Extracting word embeddings from ULMFiT

Hi,

Is it possible to extract embedding vectors from ULMFiT language model? If so, how? Did anyone try it before? Is it truly more efficient than BERT?

Thanks!

1 Like

This thread might be of interest:

1 Like

That was…me who asked the question. But thanks anyways

1 Like

maybe I’m being too simple. but at the end of training. if you just take the embedding.weight.data you should get embeddings as an array mapped to every word.

2 Likes

Hi, thanks but it’s not working. Any other thoughts?

Are you saying you’re having issues accessing that weight matrix? If so, here is how I got to those weights (Assume that I created an AWD_LSTM model and did a learn.load_encoder()

net = learn.model
encoder = net[0]
enc = list(encoder.children())[0]
w = enc.encoder.weight

And then if you wanted to map them back you can see that your databunch’s vocab has the same length.

Eg: (assume IMDB_Sample)

len(learn.data.vocab[0])
7080

len(w)
7080

(There could be a simpler way than that to index them, did it on the fly)

1 Like

If we need to work on sentence similarity , which embedding will you choose. The embeddings from the Language model or the embeddings from the classifier.

The embedding layer is the first layer of the entire network. Through backpropagation it gets updated. So you would take the weights of the embedding layer

1 Like

To add to this, they’d both be extremely similar. If you don’t have a classifier the grab the language models weights. (Which is extremely similar to how I described above)

2 Likes

Thanks. Can those weights be used for similarity search? Same way as Image2vec for instance.

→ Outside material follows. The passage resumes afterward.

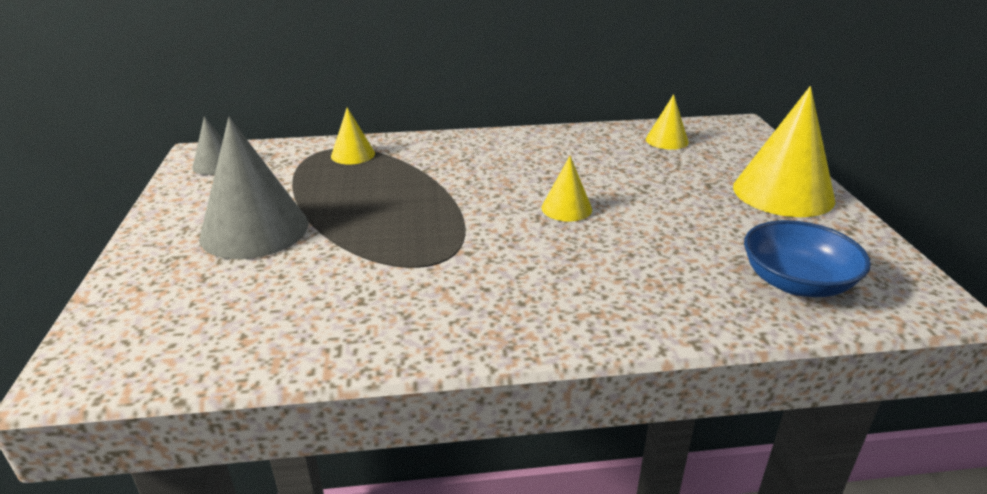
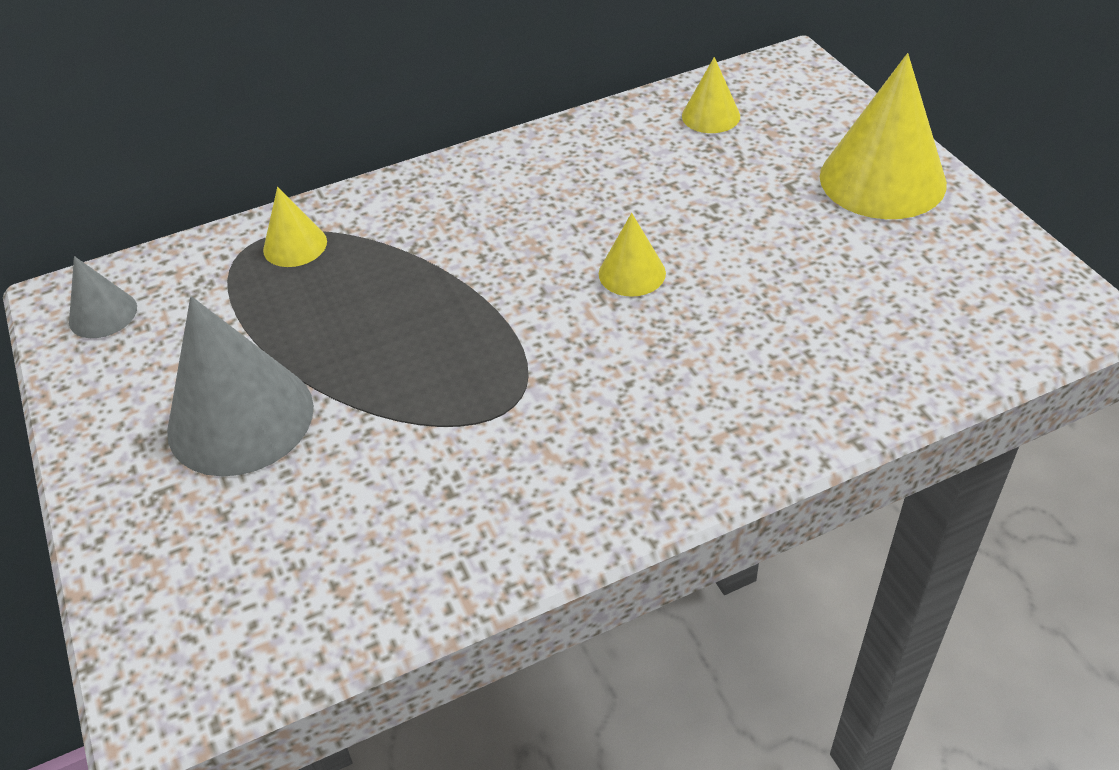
camera: 15 degrees left, 15 degrees up
(796, 282) = (936, 323): blue bowl -> none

I’m not very familiar with similarity search so I would not be able to give a good answer on that (I’m getting to Image2Vec in the next few weeks) but I’d imagine they sound quite similar so possibly? There’s a fastai 1.0 version of Image2Vec out there that I have seen that perhaps you could start with? :slight_smile:

Oh there is? I haven’t seen it at all. Do you have any good links?

Here is a 1.0: MultiFloatList - reimplementation of DeViSe in fastai v1

And here is after part 2 of the course:

Eventually I’ll be redoing it in fastai 2.0

2 Likes

BTW the weights extracted from the few lines of code that you’ve provided are not word embeddings (I’ve tried them before). I honestly don’t know what they are.

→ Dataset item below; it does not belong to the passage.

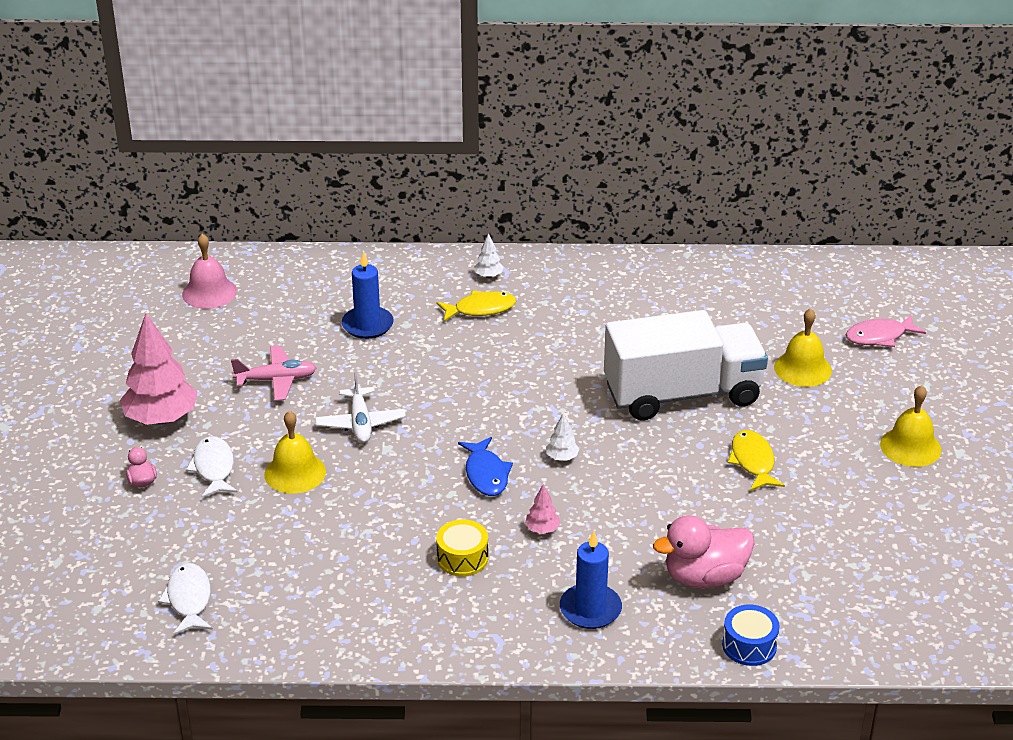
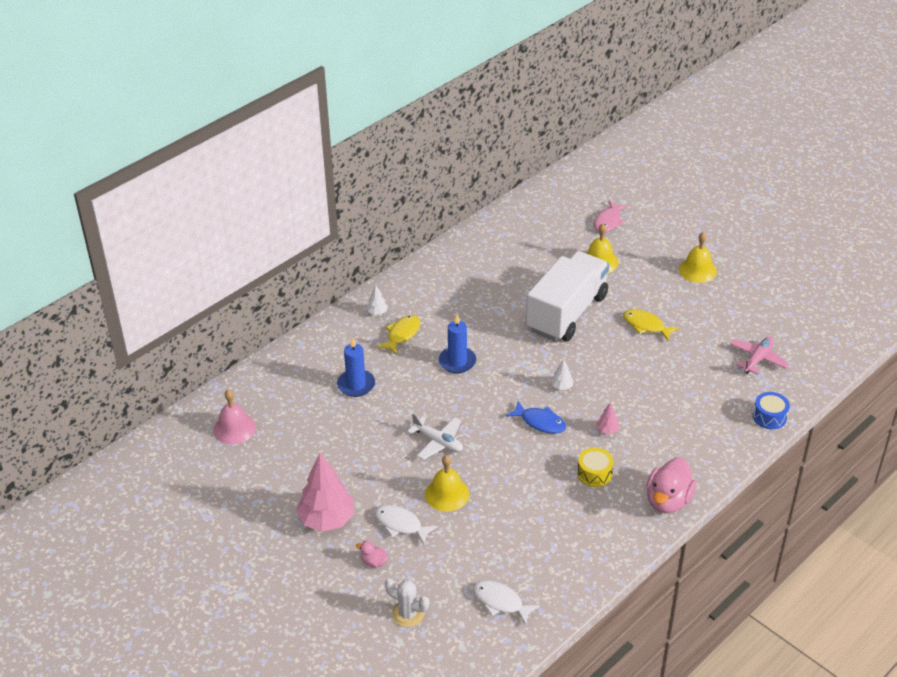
camera: 45 degrees left, 5 degrees up
(99, 545) = (408, 614): none -> white cactus
(276, 380) = (356, 451): pink plane -> pink plane (758, 359)
(590, 609) = (685, 453): blue candle -> blue candle (457, 362)
(704, 577) = (707, 398): pink duck -> pink duck (668, 500)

@youcefjd - I… er… well, that’s embarrassing. Sorry about that, mate!

1 Like

Here’s a colab[1] that gets normalized embeddings from the encoder.

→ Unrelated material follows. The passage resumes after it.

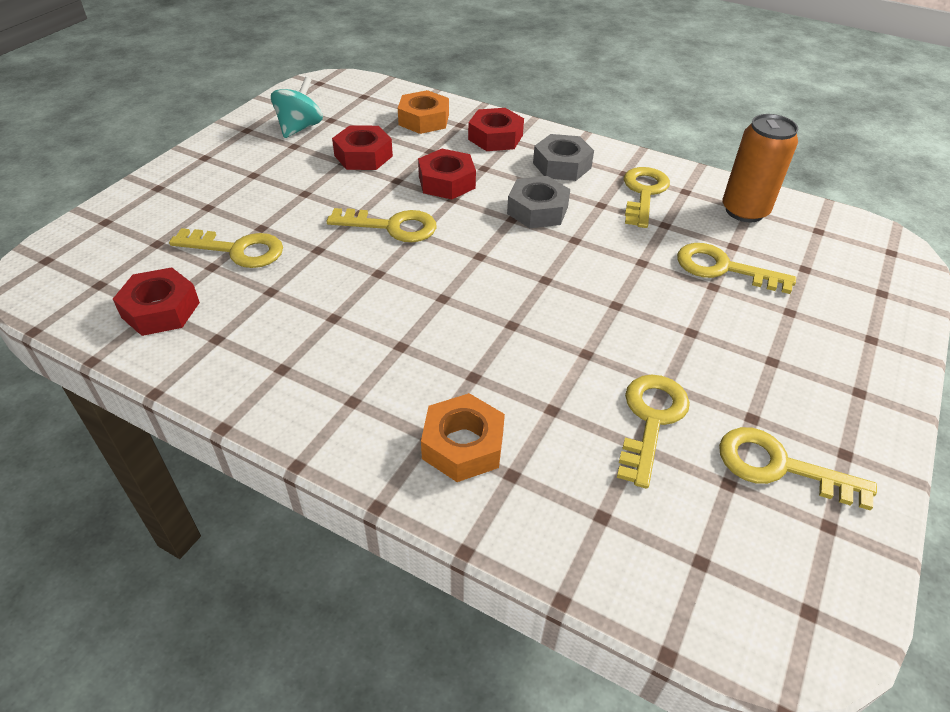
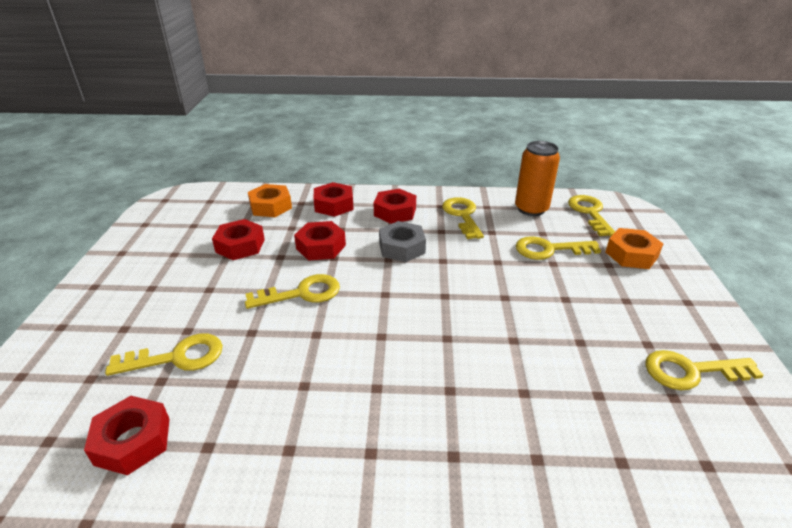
camera: 25 degrees left, 10 degrees down
(299, 128) = (170, 238): turquoise spinning top -> none
(463, 445) = (484, 451): orange nut -> orange nut (631, 254)
(562, 165) = (395, 212): grey nut -> red nut
(651, 420) = (592, 372): yellow key -> yellow key (590, 213)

from torch.nn import functional as F

def get_normalized_embeddings():
  return F.normalize(lang_mod.model[0].encoder.weight)

def most_similar(token, embs):
  idx = data_lm.vocab.itos.index(token)
  sims = (embs[idx] @ embs.t()).cpu().detach().numpy()

  print(f'Similar to: {token}')
  for sim_idx in np.argsort(sims)[::-1][1:11]:
    print(f'{data_lm.vocab.itos[sim_idx]:<30}{sims[sim_idx]:.02f}')

[1] https://blog.datascienceheroes.com/spam-detection-using-fastai-ulmfit-part-1-language-model/

3 Likes

@msivanes Your answer is really helpful. Thank you.